The key to a good chili starts with a village, said Michael Strauss.
Strauss and Christina Guertin, a realtor with Barrington Group, won top honors for Best Red Chili and Most Creative Chili at the second annual Chili Cook-Off hosted by the Downtown Business Alliance on Oct. 20. Strauss said family and love were instrumental in helping Strauss and his team “S(mac)key and the Bandit" take home the hardware in the second annual event.
The team name is a nod to his signature cornbread mac and cheese with chili on top he brought last year. Strauss is a creative chili cook, striving to out-do himself each year. Last year, Strauss experimented with different ingredients and add-ons.
“This year I had to take it a step further,” Strauss said. “I took the cornbread mac and cheese, with the chili on top—by the way, the chili by itself stands alone. Then, we incorporated three cremes and aiolis.”
Strauss said the bacon aioli was the most popular choice, made with egg yolks, caramelized bacon and brown sugar. Strauss added “Fritos snow,” crushed up Fritos, on top to finish it off.
Strauss, general manager of the Parker Garage, said he hopes to open his own downtown business one day, but the jury is still out on whether his award-winning chili will be served.
“The DBA is why this downtown is going to thrive,” Strauss said. “I want to be a thriving business owner myself.”
The annual chili cook-off raised about $5,000, for the DBA, a group of business leaders in downtown Parker. The DBA hopes to raise enough money to install more of the town's iconic globe lights and Bluetooth speakers to better serve events that showcase downtown like Parker Days and the Christmas Carriage Parade.
This year, the Chili Cook-Off brought hot dogs and beers from Parker's four microbreweries to the party and awarded a “Best Chili Beer” to Barnett & Son Brewing Co. Some, like Strauss, took their chili to the next level. Others, like Alissa and Rob Cowley and Chris and Tish Bridgeford of the team Chili-N-Beans, focused on the craft of chili, providing a lamb, veal and grass-fed beef chili with a Tex-Mex kick and a classic style option. Chris is known for sautéing his ingredients while his partner, Rob, favors caramelizing them.

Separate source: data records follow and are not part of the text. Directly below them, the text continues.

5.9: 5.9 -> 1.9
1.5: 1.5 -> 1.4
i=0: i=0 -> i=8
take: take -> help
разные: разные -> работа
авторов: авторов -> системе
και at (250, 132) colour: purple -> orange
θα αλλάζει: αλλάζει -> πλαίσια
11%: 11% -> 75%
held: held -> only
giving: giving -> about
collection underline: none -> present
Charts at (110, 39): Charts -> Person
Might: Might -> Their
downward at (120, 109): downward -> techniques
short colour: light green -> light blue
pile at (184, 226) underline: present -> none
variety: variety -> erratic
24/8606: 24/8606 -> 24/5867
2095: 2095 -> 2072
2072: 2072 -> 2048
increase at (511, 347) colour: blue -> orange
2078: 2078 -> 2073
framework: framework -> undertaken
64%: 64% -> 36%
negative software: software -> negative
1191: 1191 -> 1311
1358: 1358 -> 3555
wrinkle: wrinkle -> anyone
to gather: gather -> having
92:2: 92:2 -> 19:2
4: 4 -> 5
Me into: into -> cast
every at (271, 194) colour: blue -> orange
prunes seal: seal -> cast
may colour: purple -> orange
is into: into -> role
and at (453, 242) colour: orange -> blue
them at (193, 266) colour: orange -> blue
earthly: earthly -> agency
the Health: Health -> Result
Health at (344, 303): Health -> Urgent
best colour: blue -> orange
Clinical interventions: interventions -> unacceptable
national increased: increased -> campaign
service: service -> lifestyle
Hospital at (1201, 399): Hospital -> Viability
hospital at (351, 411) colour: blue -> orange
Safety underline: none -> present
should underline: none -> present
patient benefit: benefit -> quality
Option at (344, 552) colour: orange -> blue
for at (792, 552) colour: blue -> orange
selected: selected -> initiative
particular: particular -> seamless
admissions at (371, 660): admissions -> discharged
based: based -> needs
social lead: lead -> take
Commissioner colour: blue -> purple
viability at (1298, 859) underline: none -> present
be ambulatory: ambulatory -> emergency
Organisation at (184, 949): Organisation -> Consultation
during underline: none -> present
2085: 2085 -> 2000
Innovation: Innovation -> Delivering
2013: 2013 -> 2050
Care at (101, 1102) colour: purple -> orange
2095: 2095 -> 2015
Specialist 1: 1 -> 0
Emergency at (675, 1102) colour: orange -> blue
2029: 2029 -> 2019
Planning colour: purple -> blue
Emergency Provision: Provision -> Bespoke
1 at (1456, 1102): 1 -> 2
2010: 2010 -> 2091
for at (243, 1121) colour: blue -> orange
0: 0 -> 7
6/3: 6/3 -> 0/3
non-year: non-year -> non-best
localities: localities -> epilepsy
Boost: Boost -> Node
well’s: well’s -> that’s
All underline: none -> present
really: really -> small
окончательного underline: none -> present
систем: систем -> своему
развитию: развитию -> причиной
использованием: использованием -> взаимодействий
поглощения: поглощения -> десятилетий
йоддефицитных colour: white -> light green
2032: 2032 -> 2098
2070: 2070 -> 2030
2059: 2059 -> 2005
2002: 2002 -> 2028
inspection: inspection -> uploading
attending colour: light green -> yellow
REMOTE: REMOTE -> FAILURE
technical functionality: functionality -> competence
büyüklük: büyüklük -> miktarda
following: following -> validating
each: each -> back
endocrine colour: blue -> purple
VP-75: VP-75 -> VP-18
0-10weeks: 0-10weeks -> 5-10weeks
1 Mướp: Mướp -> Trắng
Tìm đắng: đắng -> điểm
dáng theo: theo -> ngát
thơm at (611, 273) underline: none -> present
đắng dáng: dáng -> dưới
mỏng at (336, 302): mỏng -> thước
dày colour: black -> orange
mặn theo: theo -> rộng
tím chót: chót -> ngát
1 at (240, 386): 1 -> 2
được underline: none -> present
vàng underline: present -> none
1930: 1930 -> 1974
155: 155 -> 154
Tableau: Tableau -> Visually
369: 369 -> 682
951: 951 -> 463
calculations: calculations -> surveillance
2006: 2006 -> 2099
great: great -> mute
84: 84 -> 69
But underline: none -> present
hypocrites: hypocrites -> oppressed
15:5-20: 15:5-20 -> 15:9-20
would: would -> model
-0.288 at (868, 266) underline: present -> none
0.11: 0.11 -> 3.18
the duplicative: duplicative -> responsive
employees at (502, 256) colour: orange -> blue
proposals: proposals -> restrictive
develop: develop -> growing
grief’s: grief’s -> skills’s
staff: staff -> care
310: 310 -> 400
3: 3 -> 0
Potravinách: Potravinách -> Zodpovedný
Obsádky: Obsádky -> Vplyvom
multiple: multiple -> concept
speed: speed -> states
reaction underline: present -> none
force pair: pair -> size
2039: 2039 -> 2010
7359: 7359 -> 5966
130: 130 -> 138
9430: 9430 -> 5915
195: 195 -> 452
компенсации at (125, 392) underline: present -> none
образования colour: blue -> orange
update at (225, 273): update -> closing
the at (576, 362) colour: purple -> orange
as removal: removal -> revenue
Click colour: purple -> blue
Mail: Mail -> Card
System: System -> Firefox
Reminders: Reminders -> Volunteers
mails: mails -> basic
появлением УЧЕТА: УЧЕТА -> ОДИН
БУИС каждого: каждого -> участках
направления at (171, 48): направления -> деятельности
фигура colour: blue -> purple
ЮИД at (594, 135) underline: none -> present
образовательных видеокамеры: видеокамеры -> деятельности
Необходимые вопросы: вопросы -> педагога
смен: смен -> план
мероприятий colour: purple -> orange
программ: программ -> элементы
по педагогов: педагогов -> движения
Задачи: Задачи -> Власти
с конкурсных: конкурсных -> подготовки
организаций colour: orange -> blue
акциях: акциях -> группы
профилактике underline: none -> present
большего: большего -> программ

“You have to take time to cook the meat with the right seasonings and everything with the right vegetables,” said Chris Bridgeford. “It's a labor of love.”
Kris Schnell, of the DBA, said the DBA plans to host more events like this to attract people to downtown Parker, particularly people who don't live near downtown, to bring people together in the town.
“We want to help our business owners in downtown Parker succeed and do that by making downtown Parker a vibrant and fun destination,” Schnell said. “We need more places, but we also need to let people know how much fun it is down here and get them to experience it.”